Life has continued as life does.  I have picked myself up and have continued onward.  Honestly, I have struggled a lot with the events of the last six months.  Mark went back to work the road (traveling to Pasco and back) with BNSF, and I went back to VIPKID working early early in the mornings to pay for the girls school.  It's tough, but it is the only thing I can do with Mark's insane work schedule.  It has been difficult for me to not feel guilty about Mark working the road and all the crazy hours.  I keep thinking, "If I hadn't quit, if I had worked harder, if I had made it work, then he wouldn't have to work crazy hours." Its an ongoing internal battle that I face each day.


Mark and I had the chance to get away for two days late October.  Despite me having little voice, and coughing we had a great time.  
I've had some fun selling some earrings, and just recently launched my own website!  Dahlhouse Design.   Click the link to check it out.  Some fun accessories.  Definitely a work in progress.  But proud I am doing it.  

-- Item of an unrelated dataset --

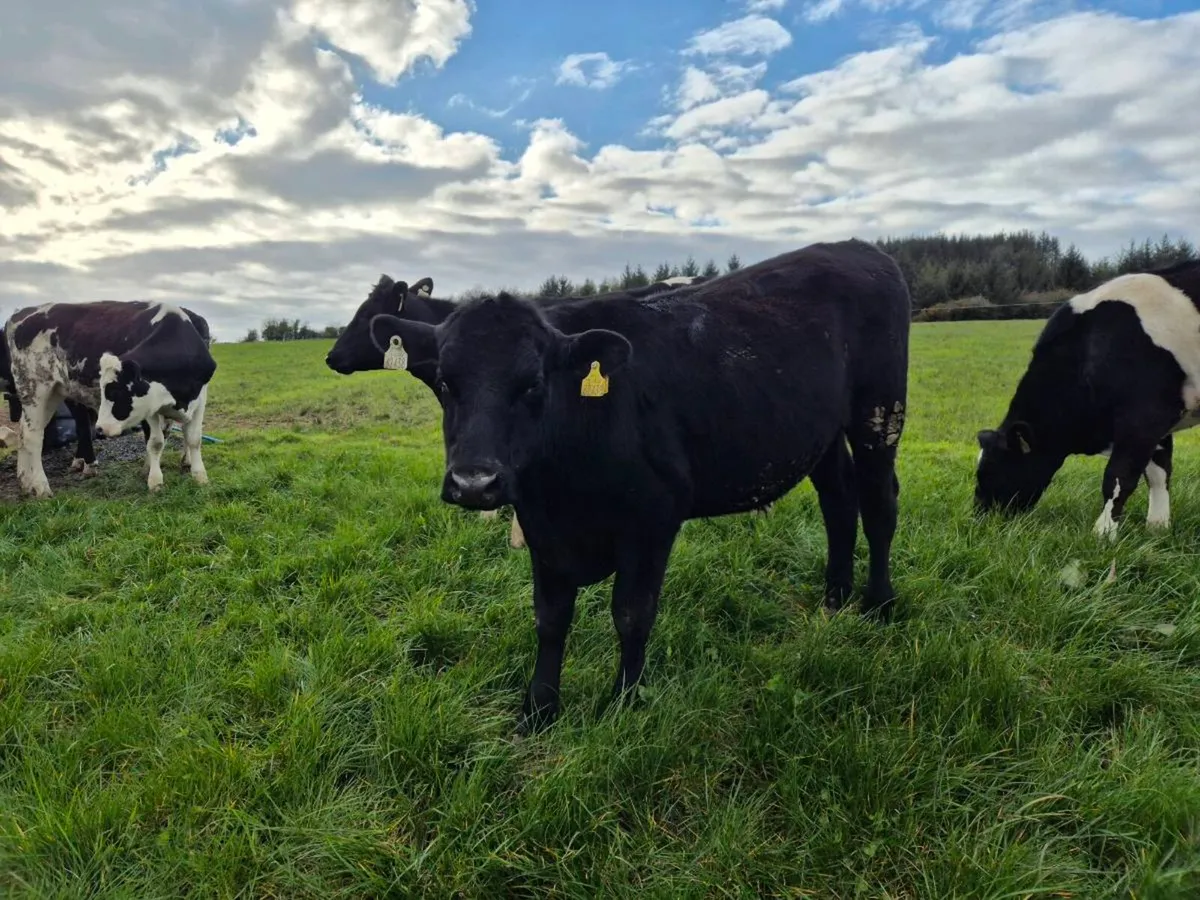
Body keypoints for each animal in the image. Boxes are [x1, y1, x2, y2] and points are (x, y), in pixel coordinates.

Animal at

All in all I am happy to be home with my little people; even though I have been struggling with my skeletons that are in my closet.  I am working on making time for me, which can be really difficult amongst littles that need me.  But self care is so so important.  So here I am working through the messy difficult parts of life.  Navigating mommy hood without a manual or guide.  
Below are a few more photos of the last three months.  Life continues on and so must we.
















2 comments:

  1. Carissa, I am so sorry about your terrible experience. That sounds so stressful. And I am sorry you are feeling like a failure. I understand feeling that way, but I assure you that you are NOT! I hope you know that.
    Sending you love and hugs and strength.

    ReplyDelete
  2. You are always such an encouragement to me! Thank you.